Additionally, provide them with appropriate housing. While you don’t have to necessarily get the biggest one you can find, make sure they have room to stretch their wings for exercise. If this isn’t possible, then letting them out for a couple of hours every day is the next best thing.
Lastly, train them! Lovebirds are very trainable birds, and you can start by getting the bird to leave its perch and fly to your finger. Of course, this will take a lot of time, but be patient enough, and you’ll be rewarded with an affectionate animal that trusts you and always wants your attention.
Just remember to treat the bird with respect, and to always be gentle when handling one. Alternatively, it’s also best to just wait for them to come to you instead. Coax them with treats, and pet them on the neck and head once they become comfortable with you.

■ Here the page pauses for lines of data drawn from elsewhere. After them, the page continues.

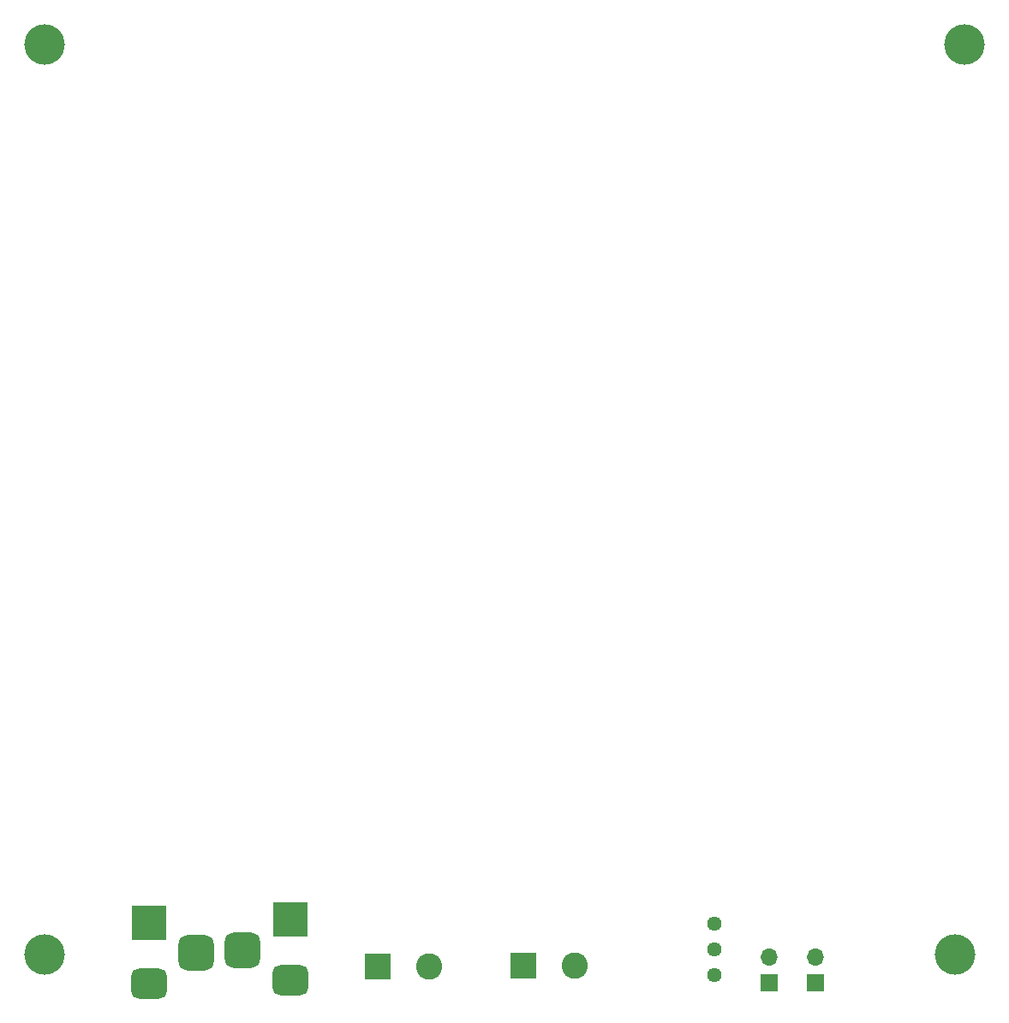
<source format=gbr>
%TF.GenerationSoftware,KiCad,Pcbnew,7.0.11+dfsg-1build4*%
%TF.CreationDate,2025-01-13T22:22:21-06:00*%
%TF.ProjectId,LEDpanel,4c454470-616e-4656-9c2e-6b696361645f,rev?*%
%TF.SameCoordinates,Original*%
%TF.FileFunction,Soldermask,Bot*%
%TF.FilePolarity,Negative*%
%FSLAX46Y46*%
G04 Gerber Fmt 4.6, Leading zero omitted, Abs format (unit mm)*
G04 Created by KiCad (PCBNEW 7.0.11+dfsg-1build4) date 2025-01-13 22:22:21*
%MOMM*%
%LPD*%
G01*
G04 APERTURE LIST*
G04 Aperture macros list*
%AMRoundRect*
0 Rectangle with rounded corners*
0 $1 Rounding radius*
0 $2 $3 $4 $5 $6 $7 $8 $9 X,Y pos of 4 corners*
0 Add a 4 corners polygon primitive as box body*
4,1,4,$2,$3,$4,$5,$6,$7,$8,$9,$2,$3,0*
0 Add four circle primitives for the rounded corners*
1,1,$1+$1,$2,$3*
1,1,$1+$1,$4,$5*
1,1,$1+$1,$6,$7*
1,1,$1+$1,$8,$9*
0 Add four rect primitives between the rounded corners*
20,1,$1+$1,$2,$3,$4,$5,0*
20,1,$1+$1,$4,$5,$6,$7,0*
20,1,$1+$1,$6,$7,$8,$9,0*
20,1,$1+$1,$8,$9,$2,$3,0*%
G04 Aperture macros list end*
%ADD10R,3.500000X3.500000*%
%ADD11RoundRect,0.750000X1.000000X-0.750000X1.000000X0.750000X-1.000000X0.750000X-1.000000X-0.750000X0*%
%ADD12RoundRect,0.875000X0.875000X-0.875000X0.875000X0.875000X-0.875000X0.875000X-0.875000X-0.875000X0*%
%ADD13C,4.000000*%
%ADD14C,1.440000*%
%ADD15R,2.600000X2.600000*%
%ADD16C,2.600000*%
%ADD17R,1.700000X1.700000*%
%ADD18O,1.700000X1.700000*%
G04 APERTURE END LIST*
D10*
%TO.C,J1*%
X40350000Y-116900000D03*
D11*
X40350000Y-122900000D03*
D12*
X45050000Y-119900000D03*
%TD*%
D13*
%TO.C,H11*%
X30000000Y-120000000D03*
%TD*%
D14*
%TO.C,RV1*%
X96250000Y-122100000D03*
X96250000Y-119560000D03*
X96250000Y-117020000D03*
%TD*%
D15*
%TO.C,J3*%
X77340000Y-121140000D03*
D16*
X82420000Y-121140000D03*
%TD*%
D17*
%TO.C,JP1*%
X106200000Y-122800000D03*
D18*
X106200000Y-120260000D03*
%TD*%
D17*
%TO.C,J4*%
X101650000Y-122850000D03*
D18*
X101650000Y-120310000D03*
%TD*%
D13*
%TO.C,H4*%
X30000000Y-30000000D03*
%TD*%
D15*
%TO.C,SW1*%
X62960000Y-121230000D03*
D16*
X68040000Y-121230000D03*
%TD*%
D13*
%TO.C,H5*%
X120000000Y-120000000D03*
%TD*%
%TO.C,H6*%
X121000000Y-30000000D03*
%TD*%
D10*
%TO.C,J2*%
X54300000Y-116600000D03*
D11*
X54300000Y-122600000D03*
D12*
X49600000Y-119600000D03*
%TD*%
M02*

</source>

Here are a few other related questions you may have about these colorful, chatty birds:
Can Lovebirds live alone? While you’d think that lovebirds require a partner because of their name, this is a common myth, as they are perfectly capable of living on their own. A solitary lovebird will bond deeply with someone who puts in the hours to really care for them. However, they like being part of a flock, as they are highly social birds that stay together in the wild.
How many species of lovebirds are there? There are nine species of lovebirds that are classified. However, out of all nine species, only three make good pets. This includes the Fischer’s lovebird, the peach-faced lovebird, and the black-masked lovebird.
Do lovebirds mate for life? Yes! Lovebirds are monogamous and often mate throughout their roughly 15-year lifespans. Lovebirds also affectionately feed each other, and a lovebird that lost its partner often exhibits erratic behavior.
While they are not the top choice for beginner bird pets (that would have to be budgies and cockatiels), lovebirds still make an excellent companion for those committed enough to provide them with what they need.
As long as you make an effort to socialize and care for them every day, they will be rewarded with a deep bond that will continue throughout the bird’s life.
If you think a lovebird fits nicely into your life, then you’d also be glad to know that they are readily available and reasonable in terms of cost. Just remember, care and attention are key!